------ Available data ------
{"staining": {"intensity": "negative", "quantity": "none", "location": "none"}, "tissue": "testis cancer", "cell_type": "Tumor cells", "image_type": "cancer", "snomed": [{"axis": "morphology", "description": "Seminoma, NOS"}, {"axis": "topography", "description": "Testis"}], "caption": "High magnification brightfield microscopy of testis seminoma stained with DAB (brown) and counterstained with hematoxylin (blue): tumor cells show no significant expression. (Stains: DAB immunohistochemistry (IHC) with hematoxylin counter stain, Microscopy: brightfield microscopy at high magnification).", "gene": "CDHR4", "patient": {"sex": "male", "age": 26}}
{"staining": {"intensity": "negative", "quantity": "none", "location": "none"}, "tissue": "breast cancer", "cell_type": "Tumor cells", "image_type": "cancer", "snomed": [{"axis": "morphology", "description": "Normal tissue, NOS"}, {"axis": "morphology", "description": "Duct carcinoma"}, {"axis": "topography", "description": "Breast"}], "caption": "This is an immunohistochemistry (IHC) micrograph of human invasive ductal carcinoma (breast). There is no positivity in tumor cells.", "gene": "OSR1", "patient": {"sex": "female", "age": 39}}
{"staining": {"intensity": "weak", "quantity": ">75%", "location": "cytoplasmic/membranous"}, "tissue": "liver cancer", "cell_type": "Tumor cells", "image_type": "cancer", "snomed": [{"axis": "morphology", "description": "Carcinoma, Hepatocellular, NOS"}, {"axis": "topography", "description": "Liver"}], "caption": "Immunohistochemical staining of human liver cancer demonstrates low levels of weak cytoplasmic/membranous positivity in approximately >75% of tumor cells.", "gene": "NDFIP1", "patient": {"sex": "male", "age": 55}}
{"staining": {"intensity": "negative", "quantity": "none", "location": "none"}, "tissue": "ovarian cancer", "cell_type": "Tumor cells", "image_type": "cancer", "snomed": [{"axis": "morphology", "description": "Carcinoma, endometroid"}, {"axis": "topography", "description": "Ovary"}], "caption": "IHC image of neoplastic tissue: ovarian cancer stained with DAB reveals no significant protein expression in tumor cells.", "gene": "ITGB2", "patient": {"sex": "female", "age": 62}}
------
:: Task requirements ::
Once more, set down the full listing, verbatim.

:: Task output ::
{"staining": {"intensity": "negative", "quantity": "none", "location": "none"}, "tissue": "testis cancer", "cell_type": "Tumor cells", "image_type": "cancer", "snomed": [{"axis": "morphology", "description": "Seminoma, NOS"}, {"axis": "topography", "description": "Testis"}], "caption": "High magnification brightfield microscopy of testis seminoma stained with DAB (brown) and counterstained with hematoxylin (blue): tumor cells show no significant expression. (Stains: DAB immunohistochemistry (IHC) with hematoxylin counter stain, Microscopy: brightfield microscopy at high magnification).", "gene": "CDHR4", "patient": {"sex": "male", "age": 26}}
{"staining": {"intensity": "negative", "quantity": "none", "location": "none"}, "tissue": "breast cancer", "cell_type": "Tumor cells", "image_type": "cancer", "snomed": [{"axis": "morphology", "description": "Normal tissue, NOS"}, {"axis": "morphology", "description": "Duct carcinoma"}, {"axis": "topography", "description": "Breast"}], "caption": "This is an immunohistochemistry (IHC) micrograph of human invasive ductal carcinoma (breast). There is no positivity in tumor cells.", "gene": "OSR1", "patient": {"sex": "female", "age": 39}}
{"staining": {"intensity": "weak", "quantity": ">75%", "location": "cytoplasmic/membranous"}, "tissue": "liver cancer", "cell_type": "Tumor cells", "image_type": "cancer", "snomed": [{"axis": "morphology", "description": "Carcinoma, Hepatocellular, NOS"}, {"axis": "topography", "description": "Liver"}], "caption": "Immunohistochemical staining of human liver cancer demonstrates low levels of weak cytoplasmic/membranous positivity in approximately >75% of tumor cells.", "gene": "NDFIP1", "patient": {"sex": "male", "age": 55}}
{"staining": {"intensity": "negative", "quantity": "none", "location": "none"}, "tissue": "ovarian cancer", "cell_type": "Tumor cells", "image_type": "cancer", "snomed": [{"axis": "morphology", "description": "Carcinoma, endometroid"}, {"axis": "topography", "description": "Ovary"}], "caption": "IHC image of neoplastic tissue: ovarian cancer stained with DAB reveals no significant protein expression in tumor cells.", "gene": "ITGB2", "patient": {"sex": "female", "age": 62}}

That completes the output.